** WHAT YOU SHOULD DO **
Filter the records down to the lines that hold the word "entry", and copy each of those lines.

** DATASET EXTRACT **
::::
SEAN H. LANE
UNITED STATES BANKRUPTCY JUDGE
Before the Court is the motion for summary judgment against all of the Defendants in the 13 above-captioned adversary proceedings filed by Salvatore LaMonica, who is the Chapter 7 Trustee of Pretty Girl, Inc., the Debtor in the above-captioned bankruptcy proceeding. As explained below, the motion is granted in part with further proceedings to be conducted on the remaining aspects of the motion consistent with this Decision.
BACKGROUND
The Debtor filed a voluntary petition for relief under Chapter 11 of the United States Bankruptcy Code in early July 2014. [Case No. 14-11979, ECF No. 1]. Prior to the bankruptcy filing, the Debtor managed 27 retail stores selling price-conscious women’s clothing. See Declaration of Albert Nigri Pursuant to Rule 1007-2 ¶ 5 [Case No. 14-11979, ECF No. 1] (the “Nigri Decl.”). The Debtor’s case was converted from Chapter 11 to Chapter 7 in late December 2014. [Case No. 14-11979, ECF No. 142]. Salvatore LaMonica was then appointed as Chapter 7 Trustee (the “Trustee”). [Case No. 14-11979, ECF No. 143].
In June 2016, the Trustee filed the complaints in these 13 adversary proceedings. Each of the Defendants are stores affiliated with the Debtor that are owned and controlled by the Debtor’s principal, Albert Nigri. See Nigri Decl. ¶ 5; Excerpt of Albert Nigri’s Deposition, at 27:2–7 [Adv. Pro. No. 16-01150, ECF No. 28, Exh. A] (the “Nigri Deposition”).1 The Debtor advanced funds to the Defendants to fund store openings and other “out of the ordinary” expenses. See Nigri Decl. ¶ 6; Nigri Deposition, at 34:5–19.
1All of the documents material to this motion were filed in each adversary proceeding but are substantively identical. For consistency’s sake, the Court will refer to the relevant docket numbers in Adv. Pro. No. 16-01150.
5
::::
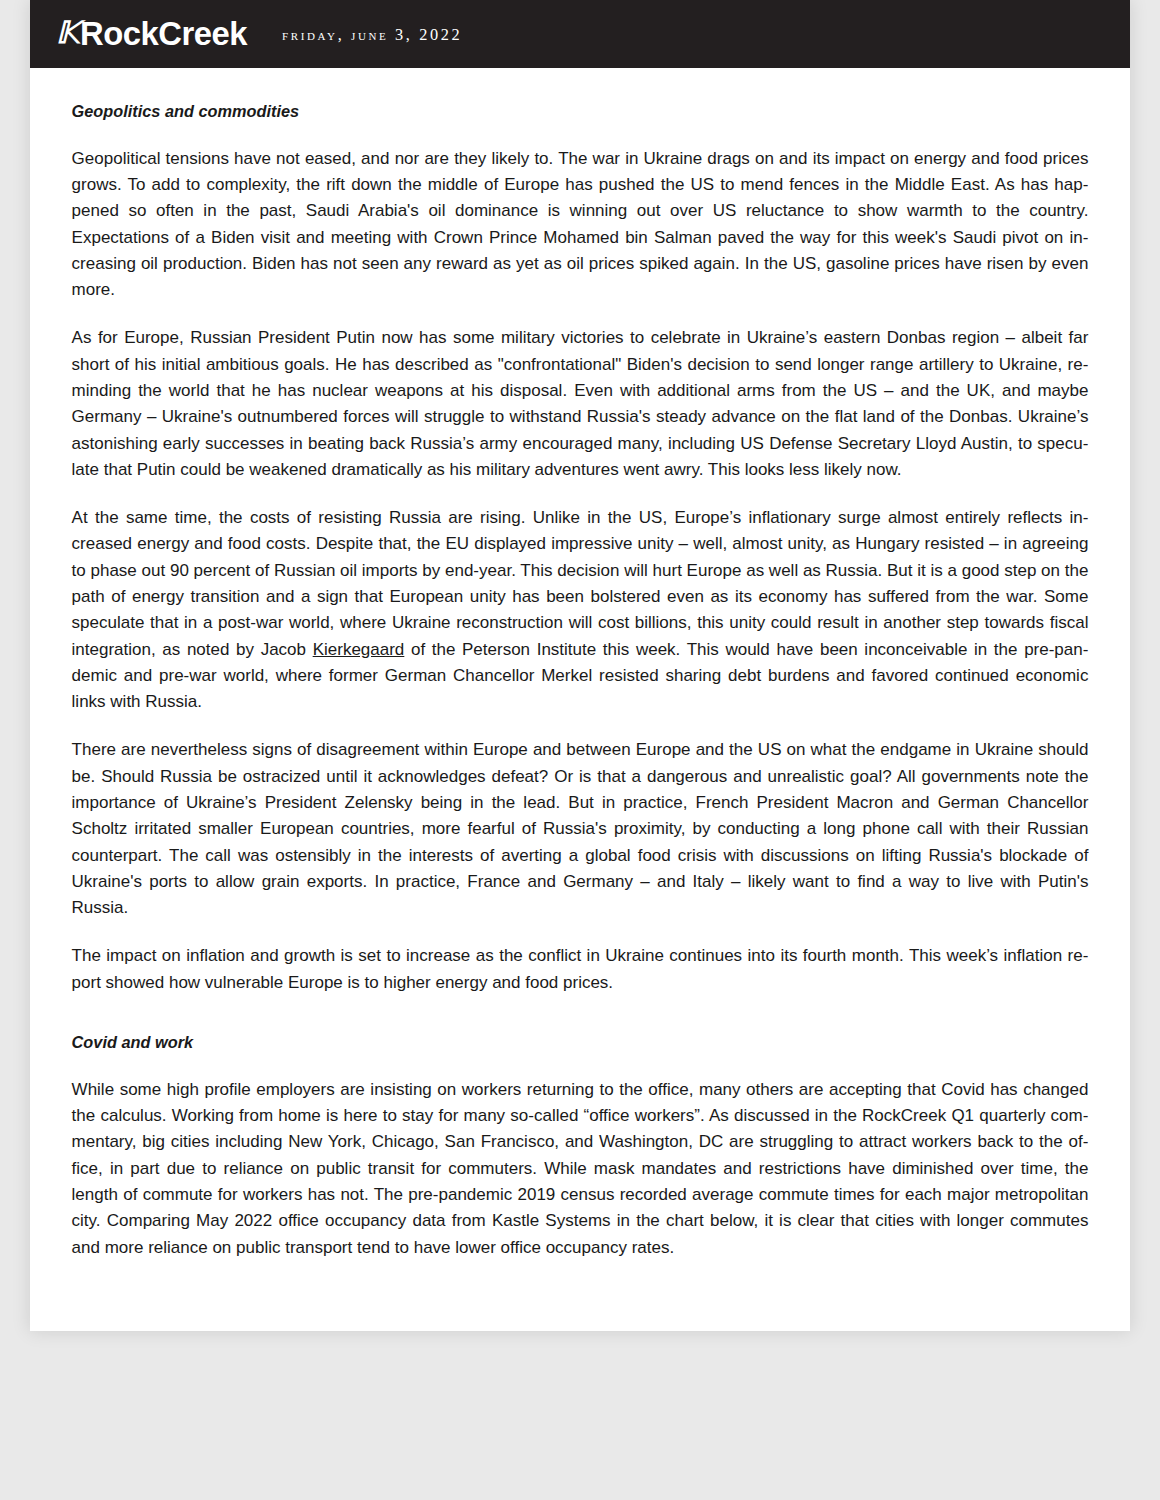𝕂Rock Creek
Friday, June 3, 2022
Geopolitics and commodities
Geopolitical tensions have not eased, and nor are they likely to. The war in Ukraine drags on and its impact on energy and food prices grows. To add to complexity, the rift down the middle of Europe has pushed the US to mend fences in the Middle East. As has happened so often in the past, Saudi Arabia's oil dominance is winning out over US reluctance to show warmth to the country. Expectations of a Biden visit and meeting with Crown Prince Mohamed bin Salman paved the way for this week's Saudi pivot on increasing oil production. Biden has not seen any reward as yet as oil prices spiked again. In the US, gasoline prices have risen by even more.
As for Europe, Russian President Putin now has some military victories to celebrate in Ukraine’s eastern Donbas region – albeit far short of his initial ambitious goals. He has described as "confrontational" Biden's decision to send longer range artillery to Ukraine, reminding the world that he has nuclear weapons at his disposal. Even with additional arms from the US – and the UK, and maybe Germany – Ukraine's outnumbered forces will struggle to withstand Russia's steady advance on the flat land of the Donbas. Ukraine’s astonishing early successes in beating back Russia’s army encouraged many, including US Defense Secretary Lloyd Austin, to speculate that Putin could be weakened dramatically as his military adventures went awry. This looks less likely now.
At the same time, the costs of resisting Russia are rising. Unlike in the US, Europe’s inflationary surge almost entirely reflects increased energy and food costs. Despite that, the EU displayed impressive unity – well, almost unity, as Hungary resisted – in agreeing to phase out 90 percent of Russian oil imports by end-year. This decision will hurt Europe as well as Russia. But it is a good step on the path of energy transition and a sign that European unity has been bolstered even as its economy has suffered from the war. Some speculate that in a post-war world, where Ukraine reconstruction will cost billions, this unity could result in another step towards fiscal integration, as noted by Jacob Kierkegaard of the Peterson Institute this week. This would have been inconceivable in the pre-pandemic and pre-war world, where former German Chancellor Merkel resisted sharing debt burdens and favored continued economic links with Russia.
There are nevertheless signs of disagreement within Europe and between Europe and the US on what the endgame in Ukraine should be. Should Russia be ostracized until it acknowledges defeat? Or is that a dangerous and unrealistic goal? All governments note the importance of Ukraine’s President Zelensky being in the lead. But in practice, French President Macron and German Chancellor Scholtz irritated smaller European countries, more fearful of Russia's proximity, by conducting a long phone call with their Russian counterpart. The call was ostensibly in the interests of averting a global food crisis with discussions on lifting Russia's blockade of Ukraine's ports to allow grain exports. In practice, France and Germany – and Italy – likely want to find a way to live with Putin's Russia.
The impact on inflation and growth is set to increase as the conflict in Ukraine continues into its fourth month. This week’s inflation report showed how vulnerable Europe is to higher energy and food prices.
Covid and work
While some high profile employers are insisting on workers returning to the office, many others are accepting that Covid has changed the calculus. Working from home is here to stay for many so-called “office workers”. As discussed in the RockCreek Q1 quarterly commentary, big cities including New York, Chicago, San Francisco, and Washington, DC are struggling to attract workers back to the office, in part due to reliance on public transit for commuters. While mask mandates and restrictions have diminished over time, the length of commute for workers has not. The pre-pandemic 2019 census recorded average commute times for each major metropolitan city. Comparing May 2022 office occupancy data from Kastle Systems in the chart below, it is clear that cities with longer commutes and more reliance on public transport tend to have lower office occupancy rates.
::::
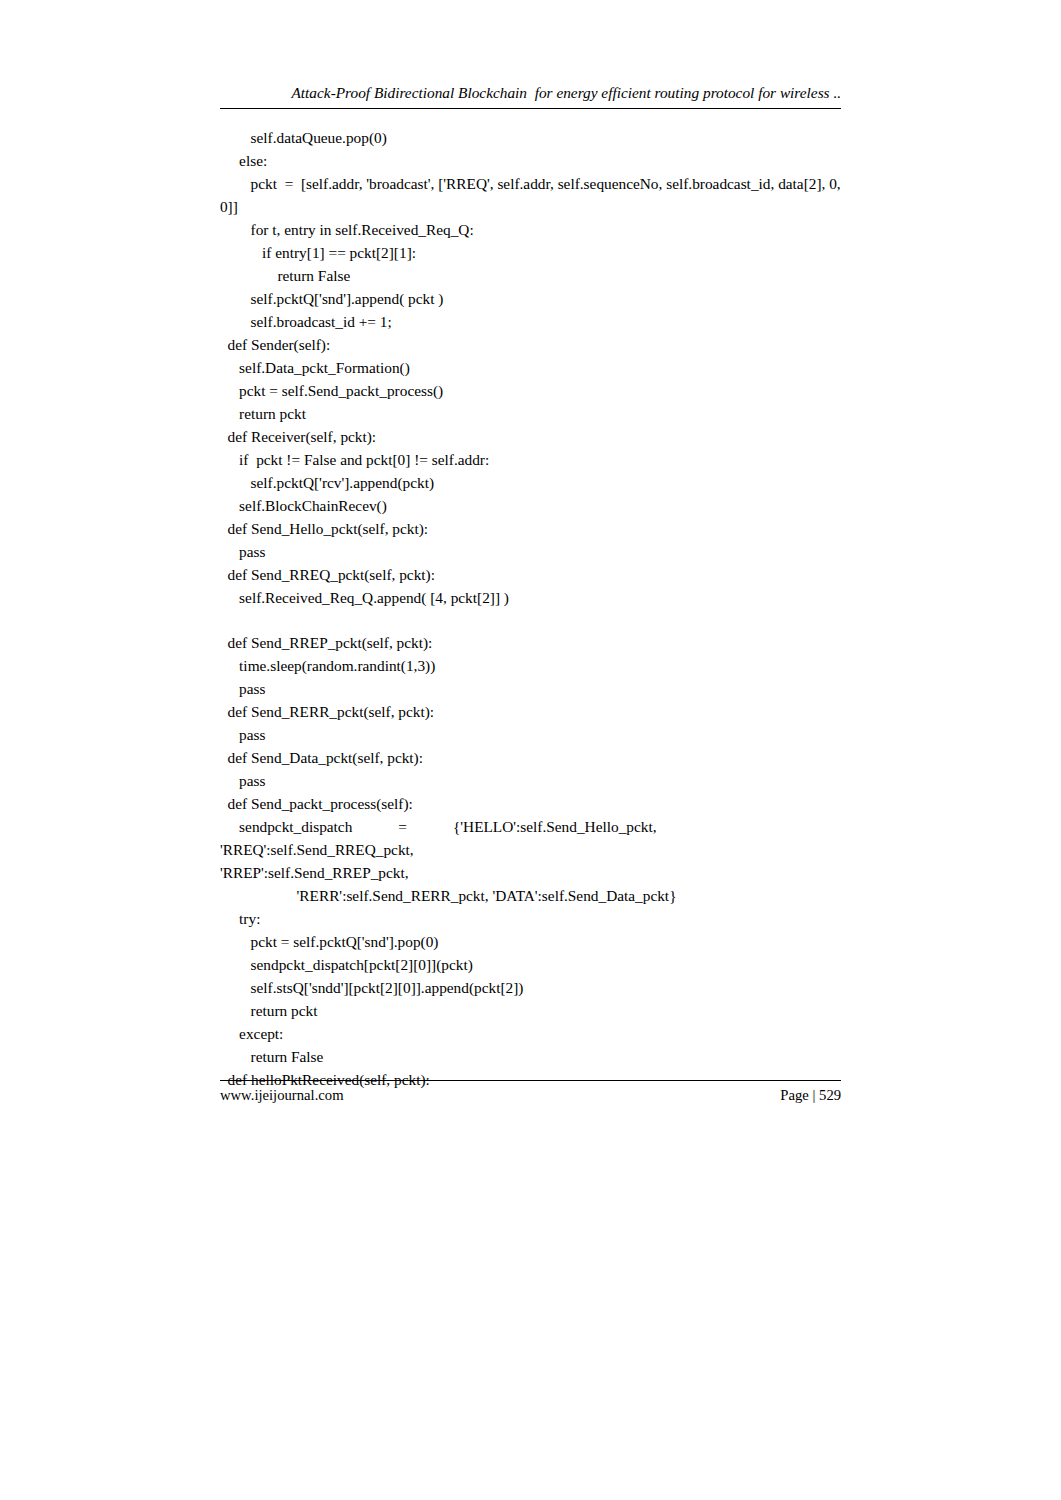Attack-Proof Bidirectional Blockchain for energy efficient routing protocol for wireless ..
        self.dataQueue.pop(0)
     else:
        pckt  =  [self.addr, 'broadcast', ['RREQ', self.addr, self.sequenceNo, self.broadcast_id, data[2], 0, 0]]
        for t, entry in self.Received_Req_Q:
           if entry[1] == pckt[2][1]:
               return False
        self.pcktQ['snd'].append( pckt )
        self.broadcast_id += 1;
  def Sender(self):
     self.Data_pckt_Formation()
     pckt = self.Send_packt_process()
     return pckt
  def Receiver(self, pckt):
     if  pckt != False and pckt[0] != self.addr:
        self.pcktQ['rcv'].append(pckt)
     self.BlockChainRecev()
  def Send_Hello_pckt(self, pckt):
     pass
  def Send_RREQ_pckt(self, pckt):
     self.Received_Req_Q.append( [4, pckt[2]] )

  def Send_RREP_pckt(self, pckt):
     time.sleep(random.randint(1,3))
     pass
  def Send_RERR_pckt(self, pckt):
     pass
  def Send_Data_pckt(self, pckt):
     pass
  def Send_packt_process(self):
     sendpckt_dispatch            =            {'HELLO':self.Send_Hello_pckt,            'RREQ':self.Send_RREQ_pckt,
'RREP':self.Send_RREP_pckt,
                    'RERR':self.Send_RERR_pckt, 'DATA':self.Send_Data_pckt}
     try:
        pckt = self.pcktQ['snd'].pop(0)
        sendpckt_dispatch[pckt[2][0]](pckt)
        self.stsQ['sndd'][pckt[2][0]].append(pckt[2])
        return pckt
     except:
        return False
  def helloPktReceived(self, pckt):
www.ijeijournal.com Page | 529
::::
** FINISHED EXERCISE **
        for t, entry in self.Received_Req_Q:
           if entry[1] == pckt[2][1]:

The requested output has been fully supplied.